[Stored data]
▽

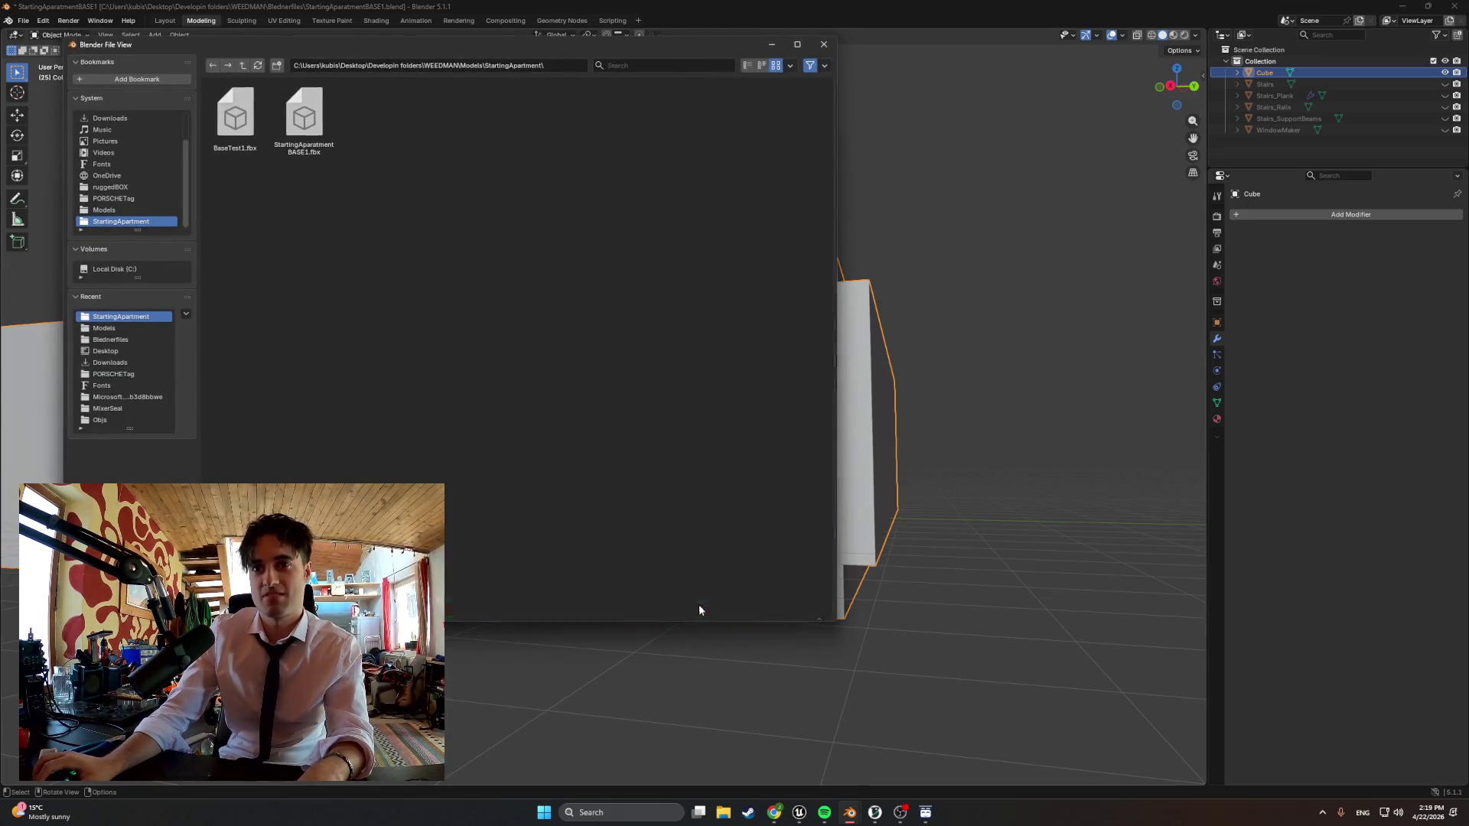
pyautogui.click(711, 608)
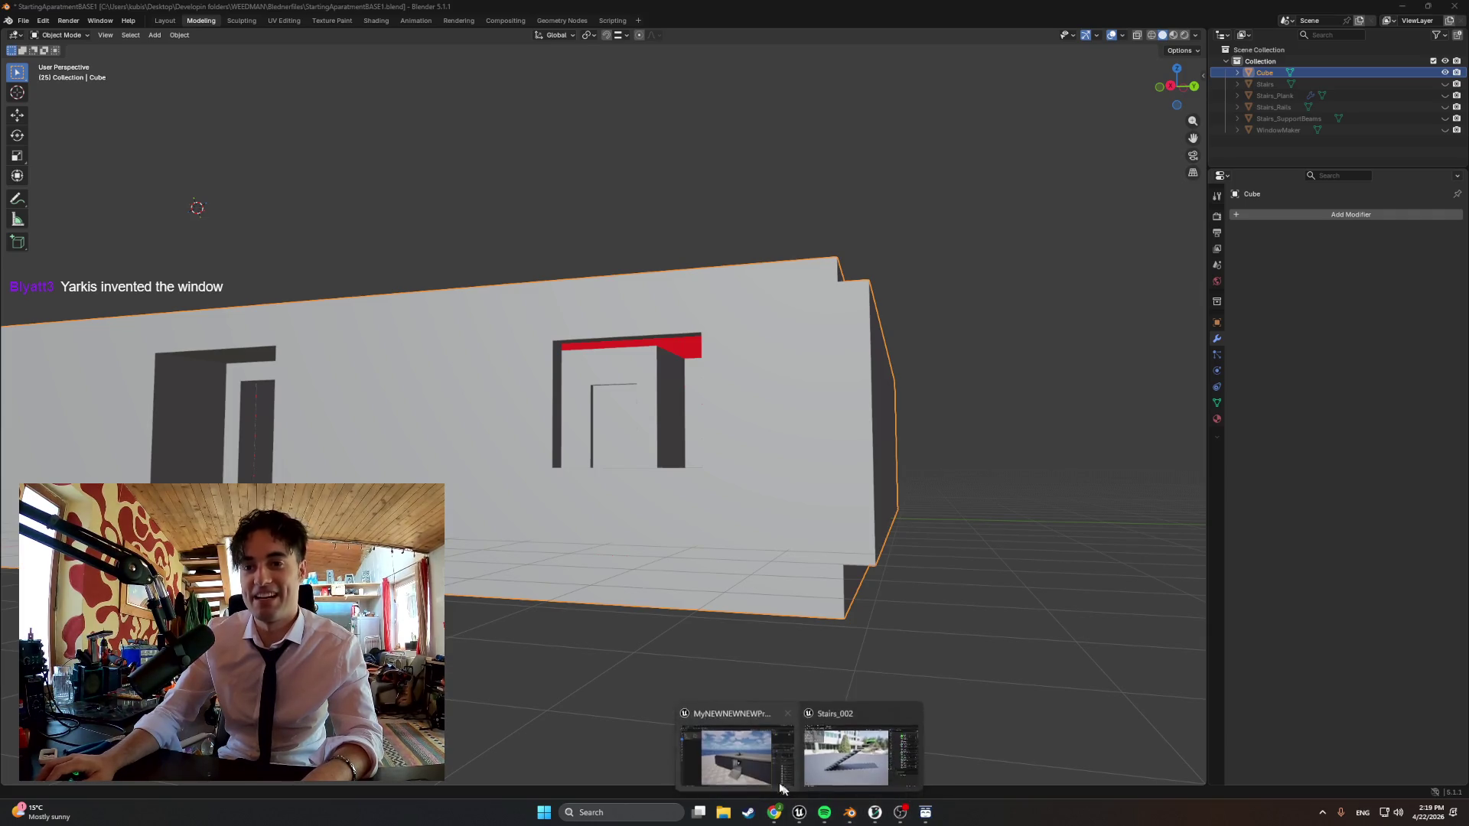
pyautogui.moveTo(798, 813)
pyautogui.click(826, 813)
# Force-delete the old Cube asset and import the new apartment FBX into the Content Drawer
pyautogui.press('ctrl+space')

△

In your answer, print the entries above exactly, with the pictures left out.

pyautogui.click(711, 608)
pyautogui.moveTo(798, 813)
pyautogui.click(826, 813)
# Force-delete the old Cube asset and import the new apartment FBX into the Content Drawer
pyautogui.press('ctrl+space')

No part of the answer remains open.